(Beginning of GIVEN RECORDS)

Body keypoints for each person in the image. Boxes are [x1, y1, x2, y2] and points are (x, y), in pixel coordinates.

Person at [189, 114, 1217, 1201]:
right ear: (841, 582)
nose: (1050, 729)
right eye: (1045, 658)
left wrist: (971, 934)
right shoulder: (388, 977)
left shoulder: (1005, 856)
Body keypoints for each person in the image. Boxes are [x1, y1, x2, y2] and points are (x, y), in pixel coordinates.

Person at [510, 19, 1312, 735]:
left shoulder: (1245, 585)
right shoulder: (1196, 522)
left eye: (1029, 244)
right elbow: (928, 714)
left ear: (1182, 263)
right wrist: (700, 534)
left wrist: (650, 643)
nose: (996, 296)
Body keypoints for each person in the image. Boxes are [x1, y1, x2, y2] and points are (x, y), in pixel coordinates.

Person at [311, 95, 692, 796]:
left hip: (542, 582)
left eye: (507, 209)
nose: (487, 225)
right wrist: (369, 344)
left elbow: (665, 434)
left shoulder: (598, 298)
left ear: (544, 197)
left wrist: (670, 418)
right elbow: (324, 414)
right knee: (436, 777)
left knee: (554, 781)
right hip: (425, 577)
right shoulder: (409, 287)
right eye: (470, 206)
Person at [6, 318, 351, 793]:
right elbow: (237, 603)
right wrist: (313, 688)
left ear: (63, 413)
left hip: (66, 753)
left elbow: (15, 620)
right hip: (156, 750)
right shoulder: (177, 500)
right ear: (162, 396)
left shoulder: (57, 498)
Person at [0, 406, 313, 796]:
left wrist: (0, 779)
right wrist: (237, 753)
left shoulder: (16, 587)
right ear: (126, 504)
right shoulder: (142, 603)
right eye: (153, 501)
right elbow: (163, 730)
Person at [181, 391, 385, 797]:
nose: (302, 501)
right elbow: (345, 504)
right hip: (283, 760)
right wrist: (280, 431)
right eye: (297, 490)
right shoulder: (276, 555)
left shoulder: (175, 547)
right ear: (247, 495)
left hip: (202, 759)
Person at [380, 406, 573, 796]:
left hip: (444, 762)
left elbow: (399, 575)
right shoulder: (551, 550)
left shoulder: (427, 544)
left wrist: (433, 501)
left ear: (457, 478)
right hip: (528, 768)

(End of GIVEN RECORDS)

Each entry must be retyped exactly as it was written above.

TASK OUTPUT
Body keypoints for each person in the image. Boxes are [x1, y1, x2, y2] and points are (x, y), in pixel coordinates.

Person at [189, 114, 1217, 1201]:
right ear: (841, 582)
nose: (1050, 729)
right eye: (1045, 658)
left wrist: (971, 934)
right shoulder: (388, 977)
left shoulder: (1005, 856)
Body keypoints for each person in the image. Boxes are [x1, y1, x2, y2] and points are (x, y), in pixel coordinates.

Person at [510, 19, 1312, 735]:
left shoulder: (1245, 585)
right shoulder: (1196, 522)
left eye: (1029, 244)
right elbow: (928, 714)
left ear: (1182, 263)
right wrist: (700, 534)
left wrist: (650, 643)
nose: (996, 296)
Body keypoints for each person in the image. Boxes are [x1, y1, x2, y2] and points are (x, y), in pixel coordinates.

Person at [311, 95, 692, 796]:
left hip: (542, 582)
left eye: (507, 209)
nose: (487, 225)
right wrist: (369, 344)
left elbow: (665, 434)
left shoulder: (598, 298)
left ear: (544, 197)
left wrist: (670, 418)
right elbow: (324, 414)
right knee: (436, 777)
left knee: (554, 781)
right hip: (425, 577)
right shoulder: (409, 287)
right eye: (470, 206)
Person at [6, 318, 351, 793]:
right elbow: (237, 603)
right wrist: (313, 688)
left ear: (63, 413)
left hip: (66, 753)
left elbow: (15, 620)
right hip: (156, 750)
right shoulder: (177, 500)
right ear: (162, 396)
left shoulder: (57, 498)
Person at [0, 406, 313, 796]:
left wrist: (0, 779)
right wrist: (237, 753)
left shoulder: (16, 587)
right ear: (126, 504)
right shoulder: (142, 603)
right eye: (153, 501)
right elbow: (163, 730)
Person at [181, 391, 385, 797]:
nose: (302, 501)
right elbow: (345, 504)
right hip: (283, 760)
right wrist: (280, 431)
right eye: (297, 490)
right shoulder: (276, 555)
left shoulder: (175, 547)
right ear: (247, 495)
left hip: (202, 759)
Person at [380, 406, 573, 796]:
left hip: (444, 762)
left elbow: (399, 575)
right shoulder: (551, 550)
left shoulder: (427, 544)
left wrist: (433, 501)
left ear: (457, 478)
right hip: (528, 768)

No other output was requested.